New Jersey, Georgia, Delaware

by William Yeatman on July 8, 2008

New Jersey has missed its first major commitment under the Global Warming Response Act of 2007, which calls for the State to reduce its carbon dioxide emissions 20% by 2020 and 80% by 2050. The law stipulates that the New Jersey Department of Environmental Protection craft a preliminary plan to achieve its 2020 target “no later than June 30, 2008,” but no climate change mitigation strategy has yet been issued. Elaine Makatura, a DEP spokeswoman, said that "it has only been delayed by a couple of months."

 

In Georgia, Judge Thelma Wyatt Cummings Moore overturned the ruling of an administrative court approving the Georgia Environmental Protection Division's decision to issue an air pollution permit for a planned coal fired power plant in Early County.

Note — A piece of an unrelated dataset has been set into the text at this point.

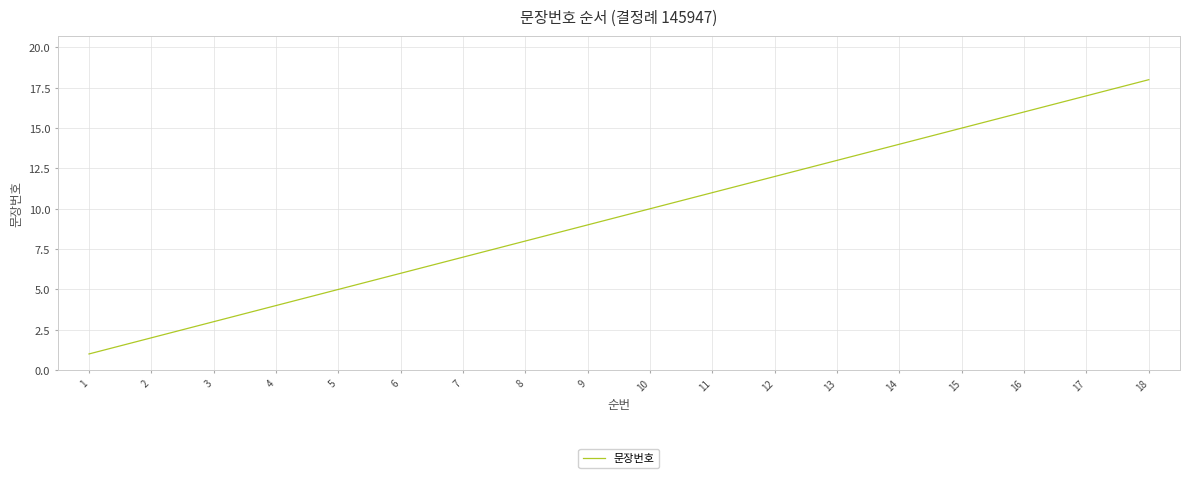

Does the chart display data point markers on the line(s)?

No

While praising the ruling, Patty Durand, director of the Georgia Chapter of the Sierra Club, said that Georgians "can find other ways to produce cleaner, more economically beneficial energy." But Ms. Durand’s Sierra Club opposes carbon-free nuclear energy and hydropower. It is also against expanded drilling for natural gas, which emits roughly half the carbon dioxide of coal. Moreover, wind power doesn’t work in Georgia; According to the National Renewable Energy Laboratory, Georgia has one of the lowest potentials for wind power of any State in America. Georgia could turn to solar, but at 30 cents a kilowatt hour, it’s almost 5 times more expensive than the electricity that Georgians buy now.

 

Delaware Governor Gov. Ruth Ann Minner (D) signed S.B. 263, a bill that makes the State a party to the Regional Greenhouse Gas Initiative, a multi-state cap-and-trade climate change program in the Northeast. Experts say that RGGI is guaranteed to raise utility bills. However, they are not sure if it will decrease emissions, because it only applies to a portion of electricity generating units in the region. As a result, demand is likely to increase for electricity from unregulated, cheaper, more carbon-intensive wholesale sellers of power, a phenomenon known as “emissions leakage.”